Gemeinden sagen Kreis den Kampf an

Wenn es ums Geld geht, hört bekanntlich die Freundschaft auf. Das droht nun auch in der kommunalen Familie. Im Streit um eine Erhöhung der Kreisumlage kündigt die Führung des Steinburger Gemeindetages dem Kreis jetzt die Freundschaft auf. Der Horster Bürgermeister und Amtsvorsteher Ernst-Wilhelm Mohrdiek bringt den Zankapfel auf einen einfachen Nenner: „Der Kreis arbeitet mit Phantasiezahlen.“ Am Beispiel seiner Gemeinde wird deutlich, was am Ende dabei herauskommen könnte: rund 100 000 Euro müsste allein die Gemeinde Horst zusätzlich aufbringen, um die klamme Kreiskasse aufzufüllen. Was die kommunalen Vertreter besonders wurmt: Der Kreistag habe sich mit seinem jüngsten Beschluss schon vorzeitig auf eine Anhebung um zwei Prozent festgelegt. Die gesetzlich vorgeschriebene Anhörung gerate damit zur Farce.

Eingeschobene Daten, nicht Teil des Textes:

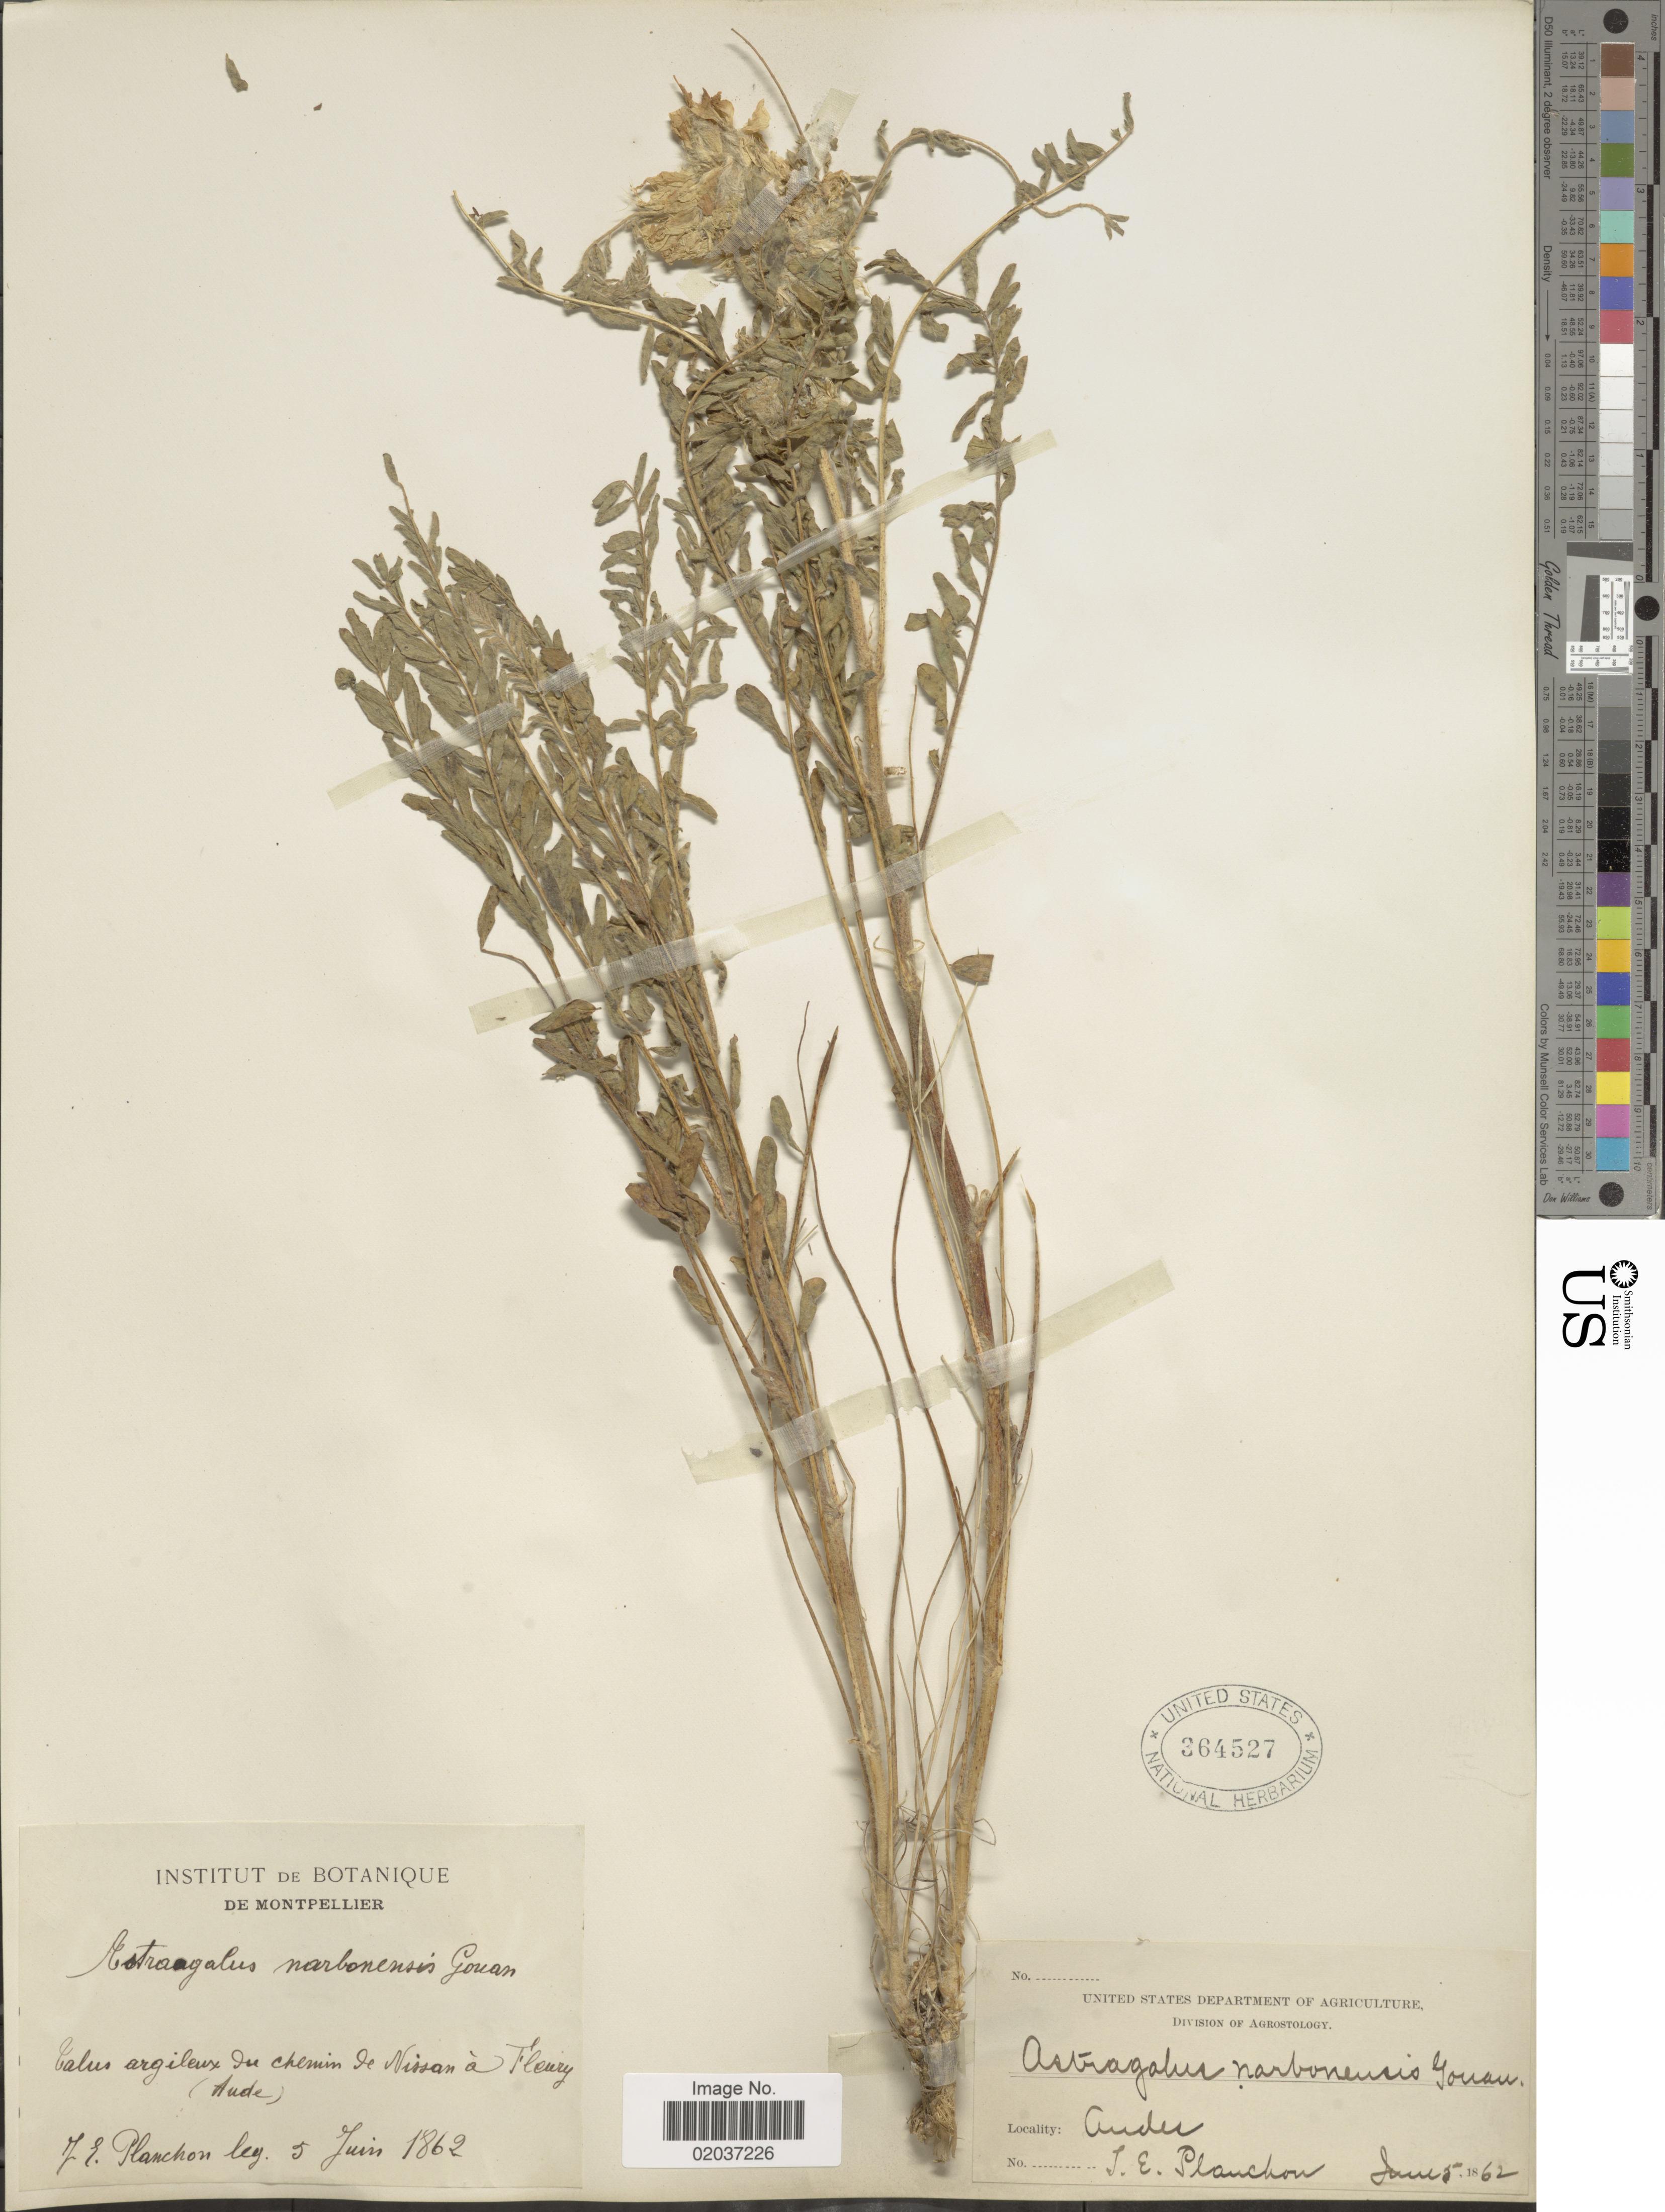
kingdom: Plantae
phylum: Tracheophyta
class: Magnoliopsida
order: Fabales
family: Fabaceae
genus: Astragalus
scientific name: Astragalus narbonensis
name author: Gouan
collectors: J. E. Planchon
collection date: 1862-06-05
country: France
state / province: Occitanie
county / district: Aude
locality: Talus argileux du Chemin de Nissan a Fleury [interpreted] (Aude [interpreted]).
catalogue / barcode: US 364527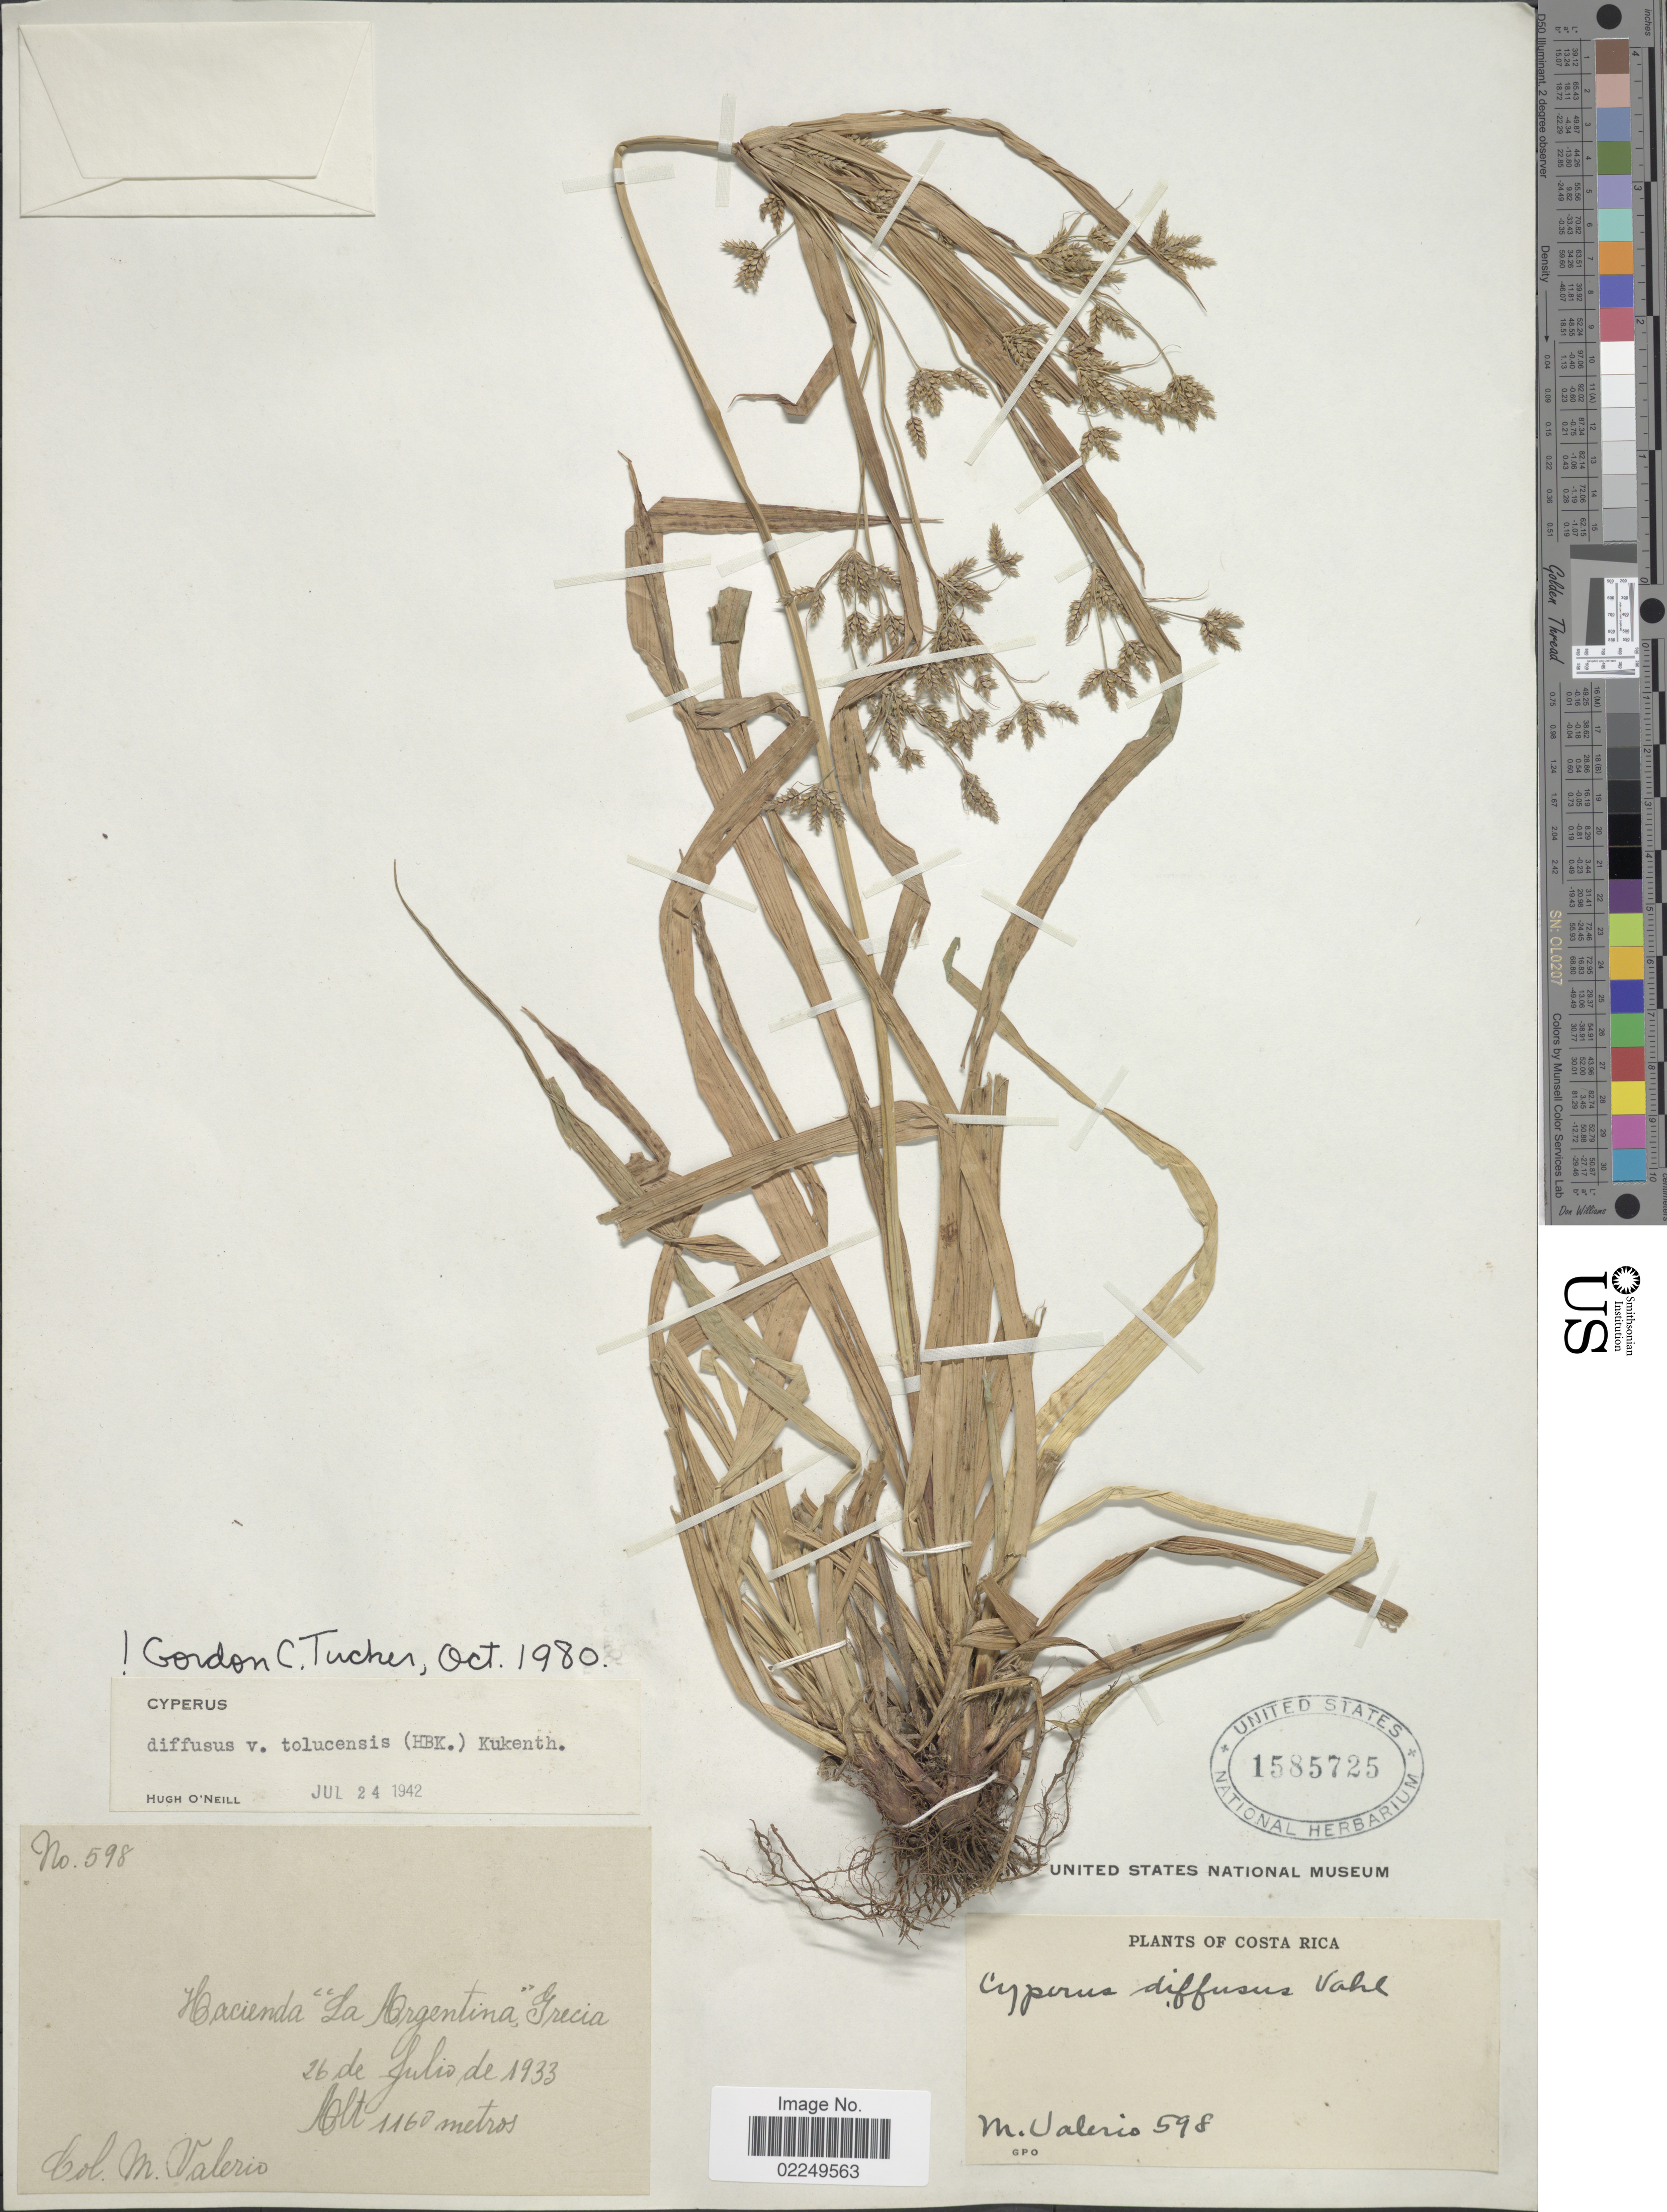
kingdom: Plantae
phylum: Tracheophyta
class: Liliopsida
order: Poales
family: Cyperaceae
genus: Cyperus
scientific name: Cyperus laxus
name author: Lam.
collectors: M. Valerio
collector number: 598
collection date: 1933-07-26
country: Costa Rica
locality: Hacienda La Argentina, Grecia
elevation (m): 1160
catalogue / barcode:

„Die finanziellen Auswirkungen auf die Gemeinden werden gar nicht berücksichtigt, obwohl der Kreis auch seiner Ausgleichsfunktion nachkommen müsste“, moniert Clemens Preine, Amtsvorsteher in Kellinghusen und Kreisvorsitzender des Gemeindetages. Dabei komme der Kreis doch auch schon ohne höhere Kreisumlage in den Genuss erheblicher Mehreinnahmen. Weil die Finanzkraft vieler Steinburger Gemeinden gestiegen sei, spüle dies rund 1,6 Millionen Euro zusätzlich in die Kreiskasse. Preines Amtskollege in der Krempermarsch, Harm Früchtenicht, weist aber auf die vor allem für die ländlichen Zentralorte wie Krempe, Horst, Wacken und Schenefeld dramatischen Folgen des neuen kommunalen Finanzausgleichs (FAG) hin: „Wir müssen auch die Leistungsfähigkeiten unserer Gemeinden im Auge behalten“, fordert er. Schon jetzt könnten nämlich zahlreiche Orte im Kreisgebiet ihre Haushalte nicht mehr ausgleichen. Die Zeche zahlen am Ende die Bürger mit höheren Hunde-, Grund- und Gewerbesteuern sowie der Streichung freiwilliger Leistungen.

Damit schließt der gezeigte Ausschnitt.